QUOTED PASSAGE —
%%

THE BIG MAZE in the Nation's Capital!
“Happiness, that grand mistress of the ceremonies in the dance of life, impels us through all its MAZES and meanderings, but leads none of us by the same route.” (-Charles Colton)
The BIG MAZE at the National Building Museum has been on our "bucket list" this summer, so we wandered this weekend to Washington, DC, to check it out! (http://www.nbm.org/exhibitions-collections/exhibitions/the-big-maze.html)
"The Museum, in partnership with BIG-Bjarke Ingels Group, has created a never-before-seen large-scale maze for the Museum's historic home. Soaring approximately 18 feet high and measuring 60 feet by 60 feet, the maple plywood structure will boast a series of twists and turns for visitors to weave through and explore. The "BIG Maze" will be open July 4 to September 1, 2014. Inspired by ancient labyrinths, garden and hedge mazes of 17th and 18th-century Europe, and modern American corn mazes, this contemporary maze is located in the West Court of the Museum's historic Great Hall.
Bjarke Ingels said of his design: 'The concept is simple: as you travel deeper into a maze, your path typically becomes more convoluted. What if we invert this scenario and create a maze that brings clarity and visual understanding upon reaching the heart of the labyrinth?' From outside, the maze's cube-like form hides the final reveal behind its 18-foot-tall walls. On the inside, the walls slowly descend towards the center which concludes with a grand reveal—a 360 degree understanding of your path in and how to get out." (Source: The National Building Museum)
I gotta say, we thought the maze was pretty cool! And given our family's architecture and engineering ties, we found the National Building Museum fascinating! The Building Museum, designed by Montgomery Meigs, was constructed in 1882-1887, and the 75 foot corinthium columns in the Great Hall are amongst the tallest in the world. Even cooler, Mr. Meigs proposed using some of these columns to store information "of interest to historians or antiquarians of the age when ruins of this building are opened to the curious." A collection of maps, reports, records, newspapers and a copper facsimile of the Declaration of Independance were among the documents enclosed in 20 columns in 1883. So the columns are time capsules!

%%

In the post about the BIG Maze, what material is the maze built from?

EXTRACTED DATA —

%%

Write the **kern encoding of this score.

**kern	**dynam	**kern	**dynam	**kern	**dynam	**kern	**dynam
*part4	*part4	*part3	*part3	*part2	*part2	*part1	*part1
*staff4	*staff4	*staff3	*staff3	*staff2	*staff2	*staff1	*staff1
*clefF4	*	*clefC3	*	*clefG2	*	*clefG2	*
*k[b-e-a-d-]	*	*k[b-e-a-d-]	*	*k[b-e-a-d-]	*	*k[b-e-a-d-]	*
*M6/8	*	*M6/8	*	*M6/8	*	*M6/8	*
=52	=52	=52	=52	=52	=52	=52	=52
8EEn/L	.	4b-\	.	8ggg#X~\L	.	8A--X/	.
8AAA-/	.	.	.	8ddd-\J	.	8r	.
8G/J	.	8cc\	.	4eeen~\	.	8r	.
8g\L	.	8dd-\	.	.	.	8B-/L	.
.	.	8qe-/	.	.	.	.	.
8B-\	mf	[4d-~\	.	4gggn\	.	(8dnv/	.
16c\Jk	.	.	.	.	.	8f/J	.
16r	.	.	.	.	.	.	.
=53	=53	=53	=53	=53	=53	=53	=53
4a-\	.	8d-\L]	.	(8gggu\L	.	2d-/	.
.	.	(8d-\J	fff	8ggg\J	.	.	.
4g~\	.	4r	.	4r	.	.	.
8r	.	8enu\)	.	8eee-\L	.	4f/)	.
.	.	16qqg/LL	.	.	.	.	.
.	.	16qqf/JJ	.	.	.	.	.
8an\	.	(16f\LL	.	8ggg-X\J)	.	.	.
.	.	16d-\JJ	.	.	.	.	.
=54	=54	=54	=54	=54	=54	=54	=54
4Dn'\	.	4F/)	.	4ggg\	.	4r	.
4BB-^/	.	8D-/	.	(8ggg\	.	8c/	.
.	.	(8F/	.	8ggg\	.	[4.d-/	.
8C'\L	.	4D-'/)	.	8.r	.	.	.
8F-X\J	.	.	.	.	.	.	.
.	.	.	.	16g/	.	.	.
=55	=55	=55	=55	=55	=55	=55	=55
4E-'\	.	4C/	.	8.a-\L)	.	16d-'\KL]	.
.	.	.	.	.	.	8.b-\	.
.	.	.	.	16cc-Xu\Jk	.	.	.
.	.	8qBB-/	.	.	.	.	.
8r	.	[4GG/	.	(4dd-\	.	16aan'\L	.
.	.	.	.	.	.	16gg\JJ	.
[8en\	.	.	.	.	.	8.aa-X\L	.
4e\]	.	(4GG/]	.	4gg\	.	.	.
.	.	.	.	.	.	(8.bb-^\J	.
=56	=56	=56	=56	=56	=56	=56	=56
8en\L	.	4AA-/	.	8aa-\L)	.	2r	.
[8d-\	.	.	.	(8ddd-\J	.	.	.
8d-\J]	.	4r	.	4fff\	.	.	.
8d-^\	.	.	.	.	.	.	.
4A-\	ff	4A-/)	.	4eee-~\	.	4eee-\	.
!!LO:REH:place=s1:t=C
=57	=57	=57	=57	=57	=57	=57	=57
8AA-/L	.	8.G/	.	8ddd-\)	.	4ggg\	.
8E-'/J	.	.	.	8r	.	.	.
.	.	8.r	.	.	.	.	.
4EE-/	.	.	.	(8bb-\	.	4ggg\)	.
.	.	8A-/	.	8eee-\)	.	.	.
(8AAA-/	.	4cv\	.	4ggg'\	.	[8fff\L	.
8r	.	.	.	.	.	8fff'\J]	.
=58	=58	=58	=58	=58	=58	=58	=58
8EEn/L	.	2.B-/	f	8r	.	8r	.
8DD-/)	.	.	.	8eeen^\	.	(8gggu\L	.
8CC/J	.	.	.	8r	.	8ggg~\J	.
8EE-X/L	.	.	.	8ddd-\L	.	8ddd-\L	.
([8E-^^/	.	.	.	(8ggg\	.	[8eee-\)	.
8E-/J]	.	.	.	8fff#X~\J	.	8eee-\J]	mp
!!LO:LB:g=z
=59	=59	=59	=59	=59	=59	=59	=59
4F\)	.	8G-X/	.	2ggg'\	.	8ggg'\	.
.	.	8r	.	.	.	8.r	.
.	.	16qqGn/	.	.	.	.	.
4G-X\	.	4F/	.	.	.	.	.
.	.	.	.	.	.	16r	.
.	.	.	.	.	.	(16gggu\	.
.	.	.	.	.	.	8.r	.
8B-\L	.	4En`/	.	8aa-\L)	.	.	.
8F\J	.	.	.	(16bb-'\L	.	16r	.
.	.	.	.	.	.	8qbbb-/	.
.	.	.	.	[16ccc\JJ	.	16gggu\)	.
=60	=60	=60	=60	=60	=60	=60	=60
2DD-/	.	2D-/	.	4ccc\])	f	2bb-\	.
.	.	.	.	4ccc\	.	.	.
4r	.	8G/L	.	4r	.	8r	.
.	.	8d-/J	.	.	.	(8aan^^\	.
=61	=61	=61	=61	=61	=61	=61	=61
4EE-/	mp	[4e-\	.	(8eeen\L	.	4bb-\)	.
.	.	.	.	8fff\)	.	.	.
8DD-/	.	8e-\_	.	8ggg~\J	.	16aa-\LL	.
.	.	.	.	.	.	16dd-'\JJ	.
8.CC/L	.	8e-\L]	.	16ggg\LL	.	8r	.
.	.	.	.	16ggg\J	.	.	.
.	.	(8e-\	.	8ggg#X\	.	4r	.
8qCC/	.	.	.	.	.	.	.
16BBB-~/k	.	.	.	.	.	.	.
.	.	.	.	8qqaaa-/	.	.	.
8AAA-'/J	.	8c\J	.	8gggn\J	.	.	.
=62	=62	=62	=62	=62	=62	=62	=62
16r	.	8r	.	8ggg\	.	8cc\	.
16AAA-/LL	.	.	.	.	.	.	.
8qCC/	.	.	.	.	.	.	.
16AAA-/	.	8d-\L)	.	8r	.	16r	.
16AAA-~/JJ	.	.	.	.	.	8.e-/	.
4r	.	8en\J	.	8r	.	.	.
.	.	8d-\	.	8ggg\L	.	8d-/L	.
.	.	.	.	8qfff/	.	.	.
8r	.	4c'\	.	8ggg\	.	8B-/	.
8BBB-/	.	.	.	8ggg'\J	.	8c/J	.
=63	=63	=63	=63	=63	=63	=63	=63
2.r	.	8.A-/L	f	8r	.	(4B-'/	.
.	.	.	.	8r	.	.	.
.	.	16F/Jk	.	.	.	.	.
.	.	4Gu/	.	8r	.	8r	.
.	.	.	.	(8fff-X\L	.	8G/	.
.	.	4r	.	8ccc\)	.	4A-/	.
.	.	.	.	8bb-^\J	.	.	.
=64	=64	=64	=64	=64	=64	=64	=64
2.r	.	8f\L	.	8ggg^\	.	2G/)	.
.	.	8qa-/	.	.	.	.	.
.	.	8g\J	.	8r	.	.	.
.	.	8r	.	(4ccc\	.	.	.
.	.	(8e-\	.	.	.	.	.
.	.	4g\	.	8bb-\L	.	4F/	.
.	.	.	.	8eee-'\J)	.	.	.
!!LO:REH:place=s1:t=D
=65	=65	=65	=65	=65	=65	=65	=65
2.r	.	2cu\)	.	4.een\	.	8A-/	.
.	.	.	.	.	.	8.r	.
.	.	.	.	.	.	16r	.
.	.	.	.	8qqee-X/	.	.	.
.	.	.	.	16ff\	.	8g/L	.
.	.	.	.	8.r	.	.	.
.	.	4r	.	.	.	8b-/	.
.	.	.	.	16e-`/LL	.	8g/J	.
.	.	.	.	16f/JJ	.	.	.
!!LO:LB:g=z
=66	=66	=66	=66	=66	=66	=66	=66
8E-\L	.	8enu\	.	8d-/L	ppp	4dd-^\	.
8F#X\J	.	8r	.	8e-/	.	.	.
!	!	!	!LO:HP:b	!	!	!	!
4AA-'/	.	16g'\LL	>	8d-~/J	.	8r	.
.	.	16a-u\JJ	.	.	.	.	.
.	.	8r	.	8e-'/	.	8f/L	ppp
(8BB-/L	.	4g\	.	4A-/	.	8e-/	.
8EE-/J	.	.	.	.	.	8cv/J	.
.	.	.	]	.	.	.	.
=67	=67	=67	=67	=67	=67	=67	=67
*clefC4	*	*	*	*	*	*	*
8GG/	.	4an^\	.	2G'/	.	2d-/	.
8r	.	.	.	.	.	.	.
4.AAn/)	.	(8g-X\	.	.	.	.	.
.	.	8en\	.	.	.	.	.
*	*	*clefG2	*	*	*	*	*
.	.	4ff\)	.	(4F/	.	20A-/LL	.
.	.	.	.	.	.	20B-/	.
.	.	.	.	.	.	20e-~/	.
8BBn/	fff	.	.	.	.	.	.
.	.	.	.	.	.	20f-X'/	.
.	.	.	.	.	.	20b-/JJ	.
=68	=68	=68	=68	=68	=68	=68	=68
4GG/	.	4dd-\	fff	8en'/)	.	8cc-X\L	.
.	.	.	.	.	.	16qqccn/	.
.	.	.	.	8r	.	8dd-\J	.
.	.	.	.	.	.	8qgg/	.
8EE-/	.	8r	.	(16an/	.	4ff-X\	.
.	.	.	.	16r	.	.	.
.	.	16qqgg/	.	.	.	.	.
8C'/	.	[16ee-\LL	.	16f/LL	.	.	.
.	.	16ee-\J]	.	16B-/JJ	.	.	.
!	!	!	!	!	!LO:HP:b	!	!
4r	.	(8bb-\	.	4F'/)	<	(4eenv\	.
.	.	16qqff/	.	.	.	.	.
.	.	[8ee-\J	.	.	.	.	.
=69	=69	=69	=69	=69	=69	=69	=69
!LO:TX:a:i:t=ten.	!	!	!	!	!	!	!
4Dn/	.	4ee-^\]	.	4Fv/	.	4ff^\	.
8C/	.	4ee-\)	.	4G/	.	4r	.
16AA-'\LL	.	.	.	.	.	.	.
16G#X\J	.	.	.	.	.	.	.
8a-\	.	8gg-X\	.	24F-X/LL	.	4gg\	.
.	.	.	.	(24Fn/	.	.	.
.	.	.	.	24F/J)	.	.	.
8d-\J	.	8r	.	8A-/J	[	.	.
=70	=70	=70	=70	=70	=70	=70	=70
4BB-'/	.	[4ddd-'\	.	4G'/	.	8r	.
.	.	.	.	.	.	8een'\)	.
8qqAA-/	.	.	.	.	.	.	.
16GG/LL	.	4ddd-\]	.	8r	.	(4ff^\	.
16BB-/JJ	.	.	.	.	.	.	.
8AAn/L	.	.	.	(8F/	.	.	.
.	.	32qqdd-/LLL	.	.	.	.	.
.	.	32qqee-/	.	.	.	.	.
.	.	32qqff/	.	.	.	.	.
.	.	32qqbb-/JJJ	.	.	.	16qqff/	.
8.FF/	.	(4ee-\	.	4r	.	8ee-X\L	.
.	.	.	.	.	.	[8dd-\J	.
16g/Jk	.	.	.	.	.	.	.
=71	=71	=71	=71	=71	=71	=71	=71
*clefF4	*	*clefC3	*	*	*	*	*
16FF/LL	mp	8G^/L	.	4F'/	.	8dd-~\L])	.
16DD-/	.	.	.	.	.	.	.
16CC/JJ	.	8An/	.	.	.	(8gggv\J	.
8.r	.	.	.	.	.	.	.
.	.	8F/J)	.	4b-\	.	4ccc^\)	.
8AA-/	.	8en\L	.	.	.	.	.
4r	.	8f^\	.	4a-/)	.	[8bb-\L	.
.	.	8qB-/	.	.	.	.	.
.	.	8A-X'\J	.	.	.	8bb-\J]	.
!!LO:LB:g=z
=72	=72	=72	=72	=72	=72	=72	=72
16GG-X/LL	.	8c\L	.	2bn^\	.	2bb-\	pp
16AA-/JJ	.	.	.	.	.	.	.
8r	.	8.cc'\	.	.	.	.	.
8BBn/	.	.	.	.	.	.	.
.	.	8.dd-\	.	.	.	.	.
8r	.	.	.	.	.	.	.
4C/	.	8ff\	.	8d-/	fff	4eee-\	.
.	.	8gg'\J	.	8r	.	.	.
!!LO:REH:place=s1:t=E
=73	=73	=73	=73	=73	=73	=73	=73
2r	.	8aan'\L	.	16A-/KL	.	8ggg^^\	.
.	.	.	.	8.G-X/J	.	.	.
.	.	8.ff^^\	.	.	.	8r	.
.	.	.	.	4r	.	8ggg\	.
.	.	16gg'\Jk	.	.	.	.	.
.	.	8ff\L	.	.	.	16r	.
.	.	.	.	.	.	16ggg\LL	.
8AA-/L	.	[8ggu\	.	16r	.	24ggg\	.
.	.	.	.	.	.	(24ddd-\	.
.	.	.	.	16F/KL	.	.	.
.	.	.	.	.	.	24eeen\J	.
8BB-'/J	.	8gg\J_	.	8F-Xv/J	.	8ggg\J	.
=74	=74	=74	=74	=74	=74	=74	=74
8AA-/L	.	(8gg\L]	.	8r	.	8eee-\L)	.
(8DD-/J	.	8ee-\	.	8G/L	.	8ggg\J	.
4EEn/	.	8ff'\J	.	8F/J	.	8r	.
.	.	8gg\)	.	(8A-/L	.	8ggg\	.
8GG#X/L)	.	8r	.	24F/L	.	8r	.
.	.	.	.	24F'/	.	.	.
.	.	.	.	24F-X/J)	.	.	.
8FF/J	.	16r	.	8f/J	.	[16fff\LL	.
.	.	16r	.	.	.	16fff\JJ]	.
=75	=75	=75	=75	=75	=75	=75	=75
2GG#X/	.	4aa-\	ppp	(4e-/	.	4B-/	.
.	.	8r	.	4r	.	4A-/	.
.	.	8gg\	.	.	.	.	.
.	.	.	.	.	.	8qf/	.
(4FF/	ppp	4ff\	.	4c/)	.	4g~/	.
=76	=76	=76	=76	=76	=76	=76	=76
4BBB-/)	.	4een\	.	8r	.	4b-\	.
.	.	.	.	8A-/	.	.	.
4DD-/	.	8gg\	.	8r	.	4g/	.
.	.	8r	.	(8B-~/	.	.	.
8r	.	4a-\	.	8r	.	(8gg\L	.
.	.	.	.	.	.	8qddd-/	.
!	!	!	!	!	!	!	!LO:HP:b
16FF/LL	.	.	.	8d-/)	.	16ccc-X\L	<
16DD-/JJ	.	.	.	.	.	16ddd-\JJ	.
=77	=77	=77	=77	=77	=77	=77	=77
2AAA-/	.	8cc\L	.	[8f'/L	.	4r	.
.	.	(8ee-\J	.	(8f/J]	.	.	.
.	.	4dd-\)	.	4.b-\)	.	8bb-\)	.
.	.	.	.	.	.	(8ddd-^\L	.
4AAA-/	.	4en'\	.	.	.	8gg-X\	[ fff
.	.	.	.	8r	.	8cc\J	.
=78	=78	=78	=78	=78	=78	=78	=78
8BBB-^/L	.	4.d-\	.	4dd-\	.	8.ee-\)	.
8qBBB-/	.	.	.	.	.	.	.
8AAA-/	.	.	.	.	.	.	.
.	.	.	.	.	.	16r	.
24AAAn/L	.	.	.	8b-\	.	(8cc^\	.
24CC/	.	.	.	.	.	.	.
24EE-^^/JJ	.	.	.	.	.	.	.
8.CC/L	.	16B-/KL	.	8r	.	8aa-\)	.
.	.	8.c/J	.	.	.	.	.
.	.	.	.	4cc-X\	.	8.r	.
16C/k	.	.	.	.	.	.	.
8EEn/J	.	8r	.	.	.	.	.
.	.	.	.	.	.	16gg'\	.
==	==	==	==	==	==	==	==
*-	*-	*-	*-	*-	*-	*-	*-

%%

SOLUTION FOR THIS EXERCISE —
Maple plywood.